To the extent that he has lowered future inflation forecasts, acknowledged that there is a strong possibility of global growth downgrades, factored in the fact that commodities will remain under pressure for the foreseeable future and sounded dovish in his press conference, Rajan’s new avatar certainly deserves full marks.
I am not so impressed by the market reaction. The benchmark indices are well in the green, but the private banks and public sector banks which have been beaten down over the last couple of months are not outperforming even on the back of a 50 basis point cut. A stock like ICICI bank is trading 30 percent below its 52-week high.
The markets can give up today’s gains very soon for a variety of reason. Firstly, Rajan’s surprise cut will be old news tomorrow. Market participants can expect easing of only up to another 50 basis points till March 2016. This too seems unlikely in my view if it is the case that the US Fed begins to tighten monetary policy sometime later this year. Rajan would ideally like to play the wait and watch game during the first couple of months of US monetary policy normalisation at least. Secondly, while it is early to make a call, the global markets seem to have a technical top.
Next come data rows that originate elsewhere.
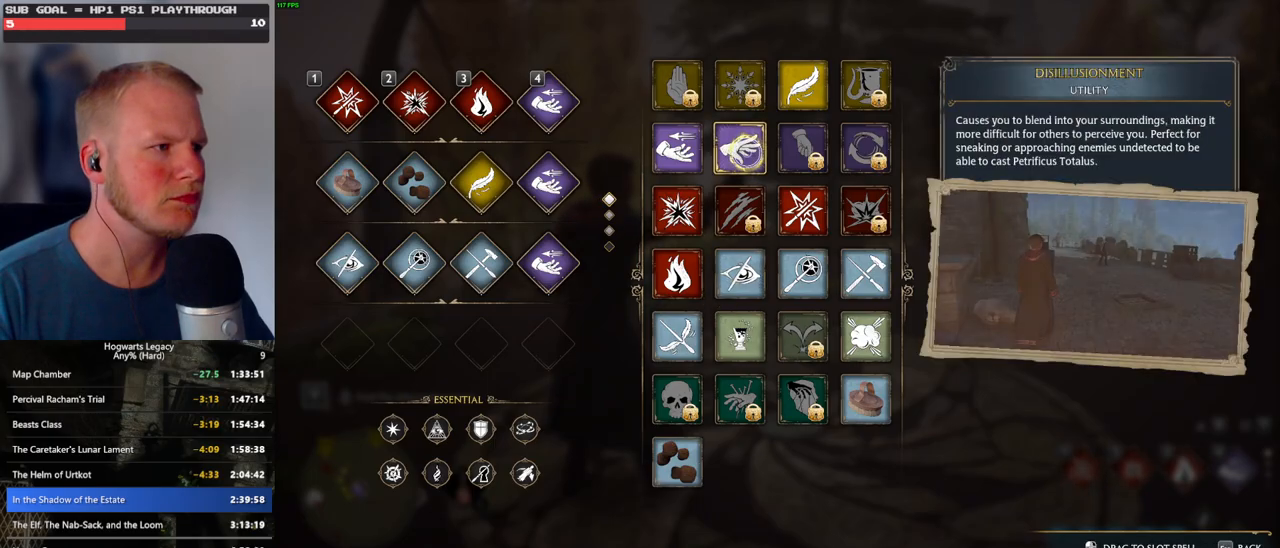
{"keys": [], "mouse": ["left"], "events": [[34, "mouse_left", "down"]]}
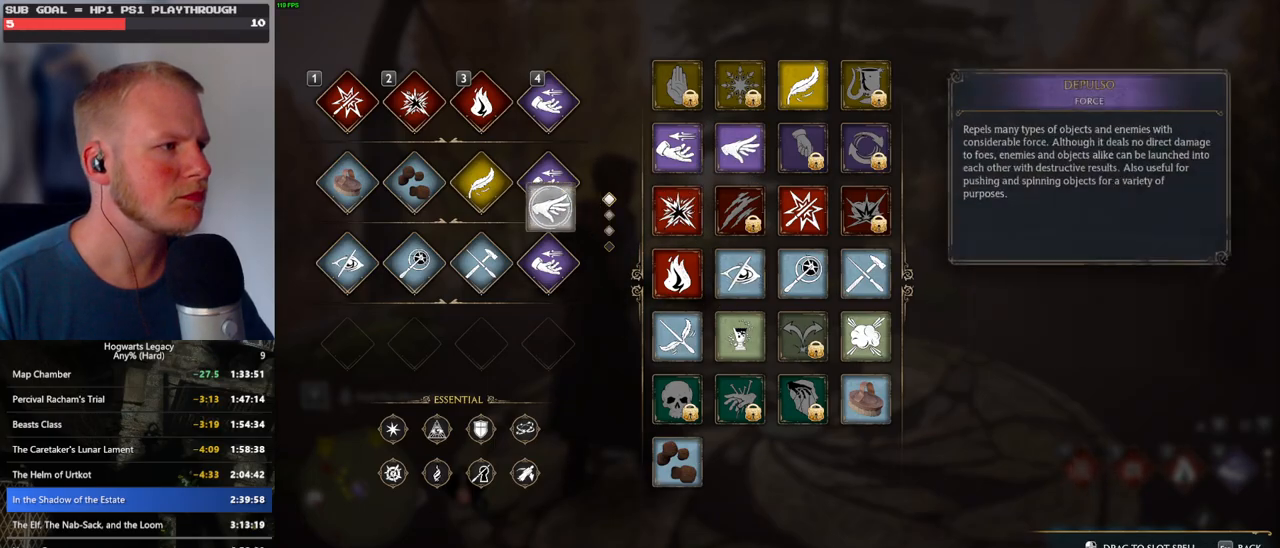
{"keys": [], "mouse": [], "events": [[484, "mouse_left", "up"]]}
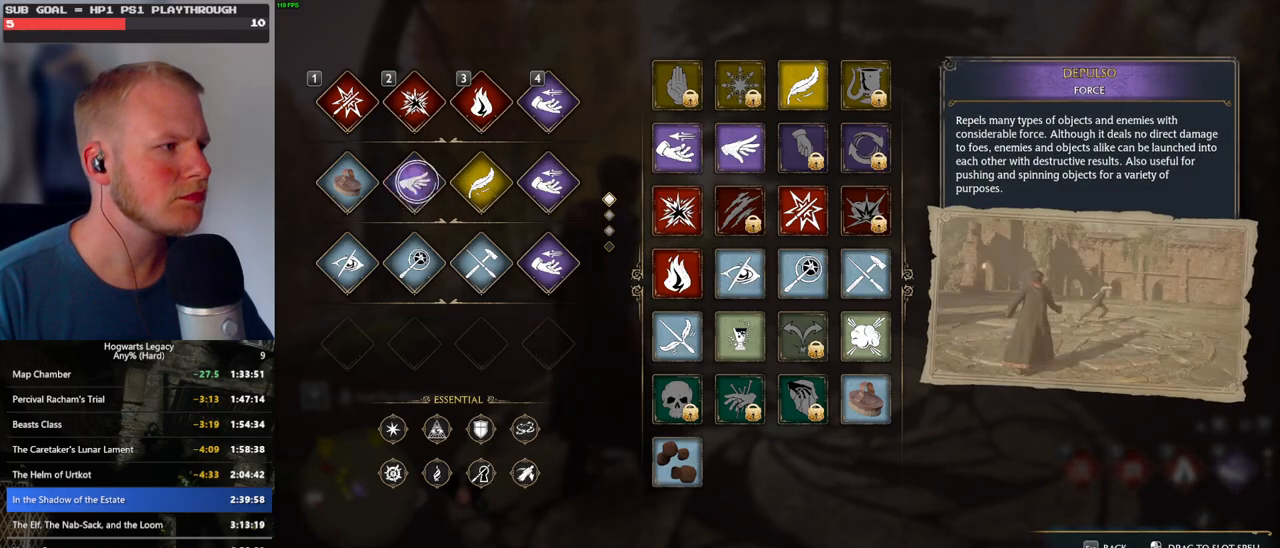
{"keys": [], "mouse": [], "events": [[100, "t", "down"], [184, "t", "up"]]}
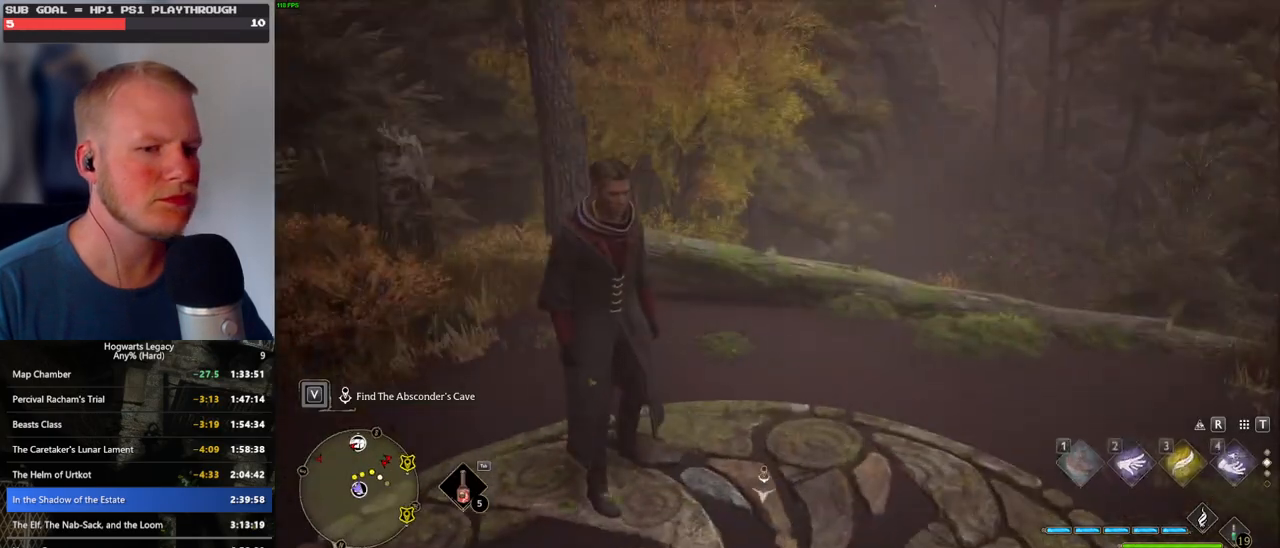
{"keys": [], "mouse": [], "events": []}
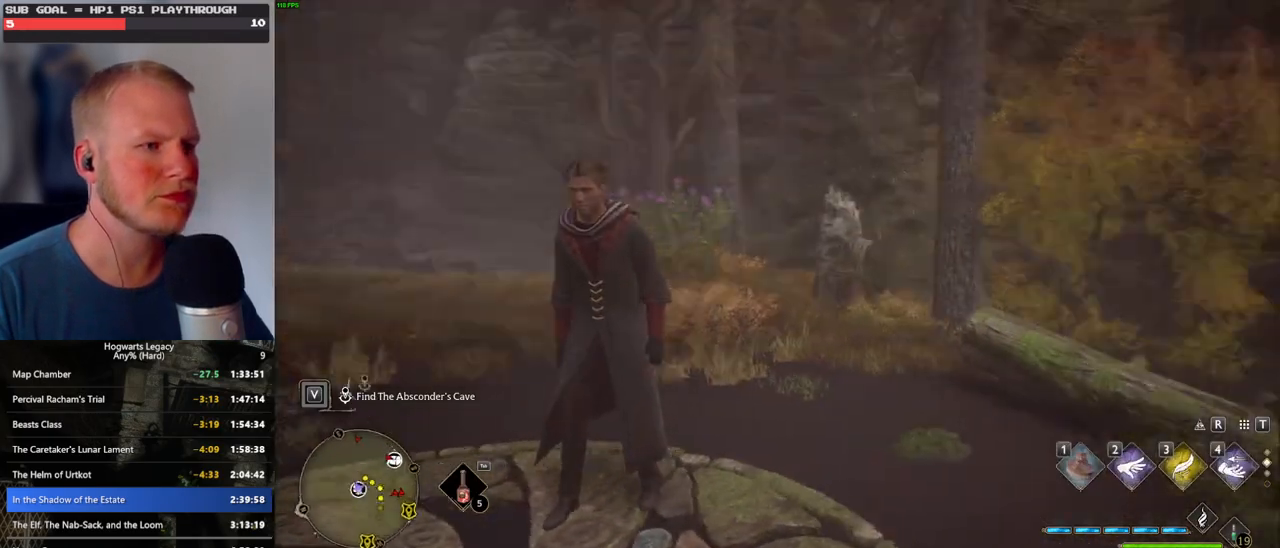
{"keys": ["w"], "mouse": [], "events": [[450, "w", "down"]]}
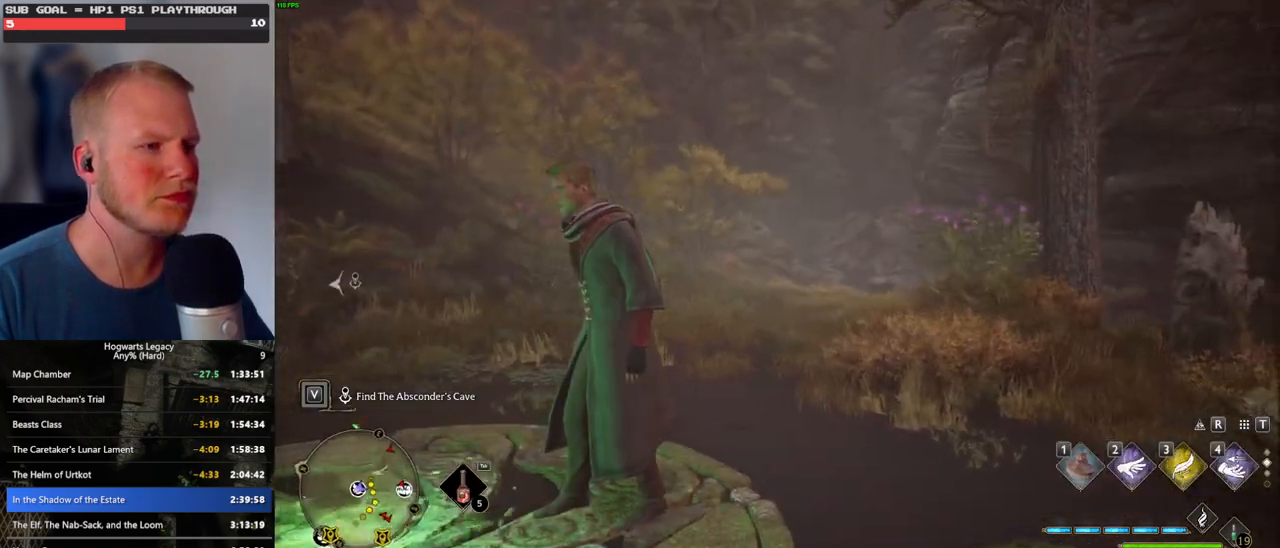
{"keys": ["w"], "mouse": [], "events": [[200, "w", "up"], [434, "w", "down"]]}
There are no catalysts which will take US, European, Chinese and Japanese markets significantly higher other than the good old QE.
What one can be certain of after today’s RBI meet is that the Rajan bashing days are over. Rajan has done whatever be could for the time being and it would be wrong to make further calls for rate cuts. Now we should be closely monitoring the rate transmission mechanism and structural reform.